While SFTT has long promoted the benefits of service dogs for Veterans with PTSD and TBI, there are some – perhaps many – who resent the intrusion of a dog or service animal in their space.
For instance, Anoka County, Minnesota reportedly had to pass an ordinance to protect the rights of people against the presence of unauthorized animals, particularly those that misrepresent pets as service animals:
“Anoka County now restricts animal lovers from toting ordinary pets into county facilities. From statehouses to corner stores, government officials and business owners across the country are trying to crack down on the number of people who misrepresent pets as service animals and weighing penalties for those flouting rules that restrict which animals may go where.”
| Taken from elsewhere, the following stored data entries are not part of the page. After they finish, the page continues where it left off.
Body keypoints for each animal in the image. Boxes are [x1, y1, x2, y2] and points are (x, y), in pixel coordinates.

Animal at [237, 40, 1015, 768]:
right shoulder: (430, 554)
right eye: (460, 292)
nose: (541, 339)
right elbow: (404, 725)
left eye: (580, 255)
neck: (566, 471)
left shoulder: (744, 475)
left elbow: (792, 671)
While similar legislation exists in most every state for “health reasons,” the definition of the term “service dog” means something different depending on what you are talking about. For instance, in an article published on Jan 6, 2018 in the Star Tribune of Minnesota the following “discussion” ensues:
“Under the Americans With Disabilities Act, service animals can go wherever their owners go, from the library to public transit to the corner cafe. Not so with an emotional support animal, except when it comes to flying, which is guided by a different law.
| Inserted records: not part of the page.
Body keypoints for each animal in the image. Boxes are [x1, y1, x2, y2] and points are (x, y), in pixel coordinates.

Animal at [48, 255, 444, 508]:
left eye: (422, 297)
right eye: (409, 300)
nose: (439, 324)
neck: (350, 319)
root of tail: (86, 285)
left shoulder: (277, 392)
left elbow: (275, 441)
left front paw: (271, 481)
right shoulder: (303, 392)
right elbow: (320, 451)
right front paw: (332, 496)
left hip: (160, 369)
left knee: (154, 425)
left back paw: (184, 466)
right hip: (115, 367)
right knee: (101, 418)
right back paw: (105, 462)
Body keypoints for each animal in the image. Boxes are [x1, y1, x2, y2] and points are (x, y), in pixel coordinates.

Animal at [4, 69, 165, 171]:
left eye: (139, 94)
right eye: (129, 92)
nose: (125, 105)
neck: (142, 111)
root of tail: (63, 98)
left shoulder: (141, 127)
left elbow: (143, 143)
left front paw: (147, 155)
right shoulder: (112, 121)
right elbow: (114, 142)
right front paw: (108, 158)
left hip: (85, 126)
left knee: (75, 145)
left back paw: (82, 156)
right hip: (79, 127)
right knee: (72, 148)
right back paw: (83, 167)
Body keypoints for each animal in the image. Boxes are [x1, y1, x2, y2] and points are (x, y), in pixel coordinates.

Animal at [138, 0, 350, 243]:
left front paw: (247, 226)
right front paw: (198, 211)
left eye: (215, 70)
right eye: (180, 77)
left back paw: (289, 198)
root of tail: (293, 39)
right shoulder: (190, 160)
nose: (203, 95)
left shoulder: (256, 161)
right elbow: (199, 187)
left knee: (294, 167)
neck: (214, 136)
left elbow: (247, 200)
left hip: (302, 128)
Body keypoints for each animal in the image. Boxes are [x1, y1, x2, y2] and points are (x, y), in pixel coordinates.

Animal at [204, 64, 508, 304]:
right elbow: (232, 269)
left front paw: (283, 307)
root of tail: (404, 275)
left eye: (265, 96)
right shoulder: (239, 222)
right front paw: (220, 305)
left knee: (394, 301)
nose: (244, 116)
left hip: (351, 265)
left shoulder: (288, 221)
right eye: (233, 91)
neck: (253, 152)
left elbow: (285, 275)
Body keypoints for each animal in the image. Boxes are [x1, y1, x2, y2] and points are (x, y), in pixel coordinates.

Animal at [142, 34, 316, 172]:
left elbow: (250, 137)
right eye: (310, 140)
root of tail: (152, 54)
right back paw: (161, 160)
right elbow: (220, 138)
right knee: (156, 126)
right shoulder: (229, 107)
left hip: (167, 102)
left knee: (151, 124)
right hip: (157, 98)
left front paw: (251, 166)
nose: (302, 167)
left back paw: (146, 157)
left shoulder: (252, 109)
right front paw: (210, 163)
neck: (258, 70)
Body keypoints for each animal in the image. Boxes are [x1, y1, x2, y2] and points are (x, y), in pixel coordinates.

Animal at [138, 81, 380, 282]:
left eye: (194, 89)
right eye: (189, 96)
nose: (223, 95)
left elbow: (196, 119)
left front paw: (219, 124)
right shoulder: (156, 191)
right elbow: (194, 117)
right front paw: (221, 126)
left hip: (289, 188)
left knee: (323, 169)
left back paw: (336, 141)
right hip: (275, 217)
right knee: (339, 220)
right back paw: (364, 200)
And when people say “companion animal?”
“In a legal sense, a companion animal means pet,” Wisch said.
A service animal is a “defined right” for an individual with a disability, while an emotional support animal is a type of accommodation, said Kevin Lindsey, Minnesota commissioner of human rights.”
Presumably, the Department of Veterans Affairs (“the VA”) agrees with the Minnesota Commissioner of Human Rights since the VA provides service dogs for Veterans with physical disabilities, but has yet to determine whether to broaden this policy to support Veterans who require “emotional support” during times of crises.
While one can certainly appreciate the fact that a service dog may represent a unhygienic threat to someone in a public place, it seems ludicrous to create hard rules to protect against the abhorrent behavior of a small minority. Will it be necessary to card “service dogs” or their owners at public establishments to insure that the dogs papers are in order?
With suicide rates among Veterans still high and an opioid epidemic that is ravishing America, it is hard to believe that the public can be distracted by this silly assault on individual rights.
While individual freedoms must certainly be respected against the “demands” of the public good, logic and statistical anomalies often distort the truth.
For instance, the Washington Post alarmingly reports that 963 people were “shot by police” in 2016. Is this a national calamity or a reasonable defense that our police exercised reasonable prudence before taking another person’s life? Make up your own mind by consulting the GitHub database.
According to the CDC database, people dying from gun violence last year exceeded 33,000. One would hope that the public is focused on the causes for the other 97% with the same degree of attention that they monitor police gun violence.
We live in an imperfect world, but the men and women who have served our country so valiantly deserve access to service animals for both physical and mental disabilities. Hopefully, the small minority who are inconvenienced by this evident need will have the common sense to dine elsewhere and, perhaps, tip their hat and say “thank you.”